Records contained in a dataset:
*****
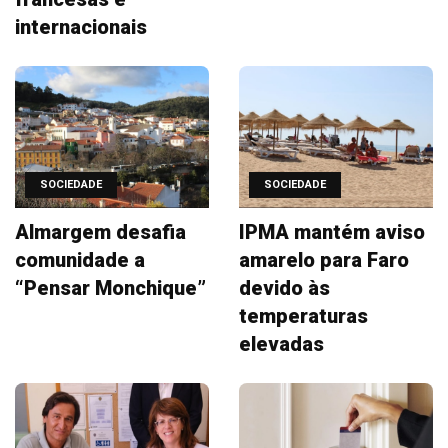
internacionais
SOCIEDADE
SOCIEDADE
Almargem desafia
IPMA mantém aviso
comunidade a
amarelo para Faro
“Pensar Monchique”
devido às
temperaturas
elevadas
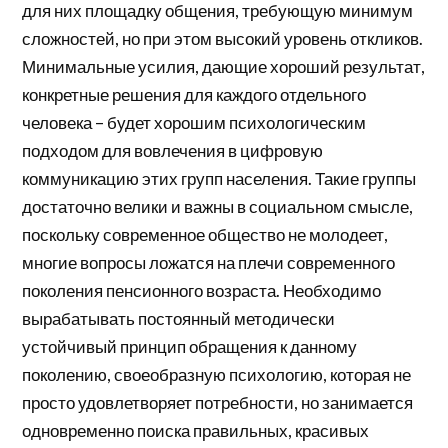
для них площадку общения, требующую минимум
сложностей, но при этом высокий уровень откликов.
Минимальные усилия, дающие хороший результат,
конкретные решения для каждого отдельного
человека – будет хорошим психологическим
подходом для вовлечения в цифровую
коммуникацию этих групп населения. Такие группы
достаточно велики и важны в социальном смысле,
поскольку современное общество не молодеет,
многие вопросы ложатся на плечи современного
поколения пенсионного возраста. Необходимо
вырабатывать постоянный методически
устойчивый принцип обращения к данному
поколению, своеобразную психологию, которая не
просто удовлетворяет потребности, но занимается
одновременно поиска правильных, красивых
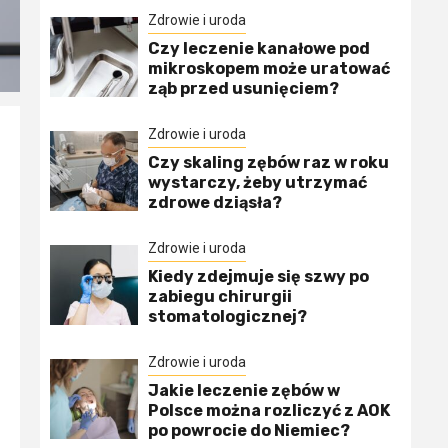
Zdrowie i uroda
Czy leczenie kanałowe pod
mikroskopem może uratować
ząb przed usunięciem?
Zdrowie i uroda
Czy skaling zębów raz w roku
wystarczy, żeby utrzymać
zdrowe dziąsła?
Zdrowie i uroda
Kiedy zdejmuje się szwy po
zabiegu chirurgii
stomatologicznej?
Zdrowie i uroda
Jakie leczenie zębów w
Polsce można rozliczyć z AOK
po powrocie do Niemiec?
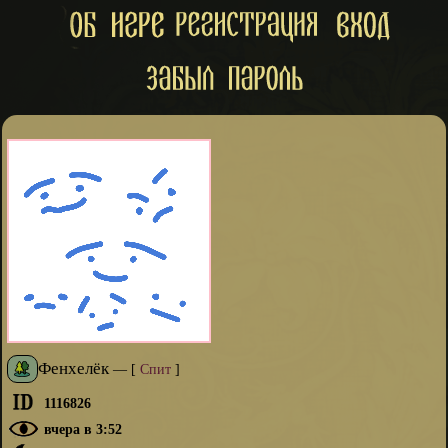
Фенхелёк
—
[
Спит
]
1116826
вчера в 3:52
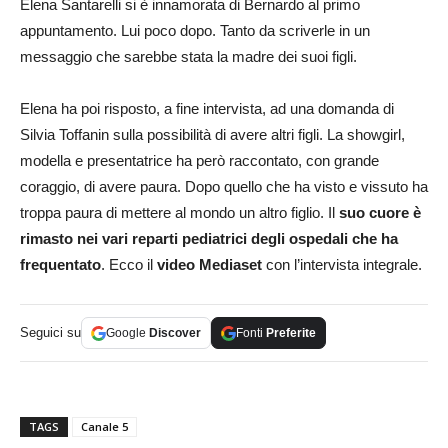
Elena Santarelli si è innamorata di Bernardo al primo
appuntamento. Lui poco dopo. Tanto da scriverle in un
messaggio che sarebbe stata la madre dei suoi figli.
Elena ha poi risposto, a fine intervista, ad una domanda di
Silvia Toffanin sulla possibilità di avere altri figli. La showgirl,
modella e presentatrice ha però raccontato, con grande
coraggio, di avere paura. Dopo quello che ha visto e vissuto ha
troppa paura di mettere al mondo un altro figlio. Il
suo cuore è
rimasto nei vari reparti pediatrici degli ospedali che ha
frequentato
. Ecco il
video Mediaset
con l’intervista integrale.
Seguici su
Google
Discover
Fonti
Preferite
TAGS
Canale 5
*****
Problem description: Locate the lines above that contain "avere" and copy them.

Solution below:
Silvia Toffanin sulla possibilità di avere altri figli. La showgirl,
coraggio, di avere paura. Dopo quello che ha visto e vissuto ha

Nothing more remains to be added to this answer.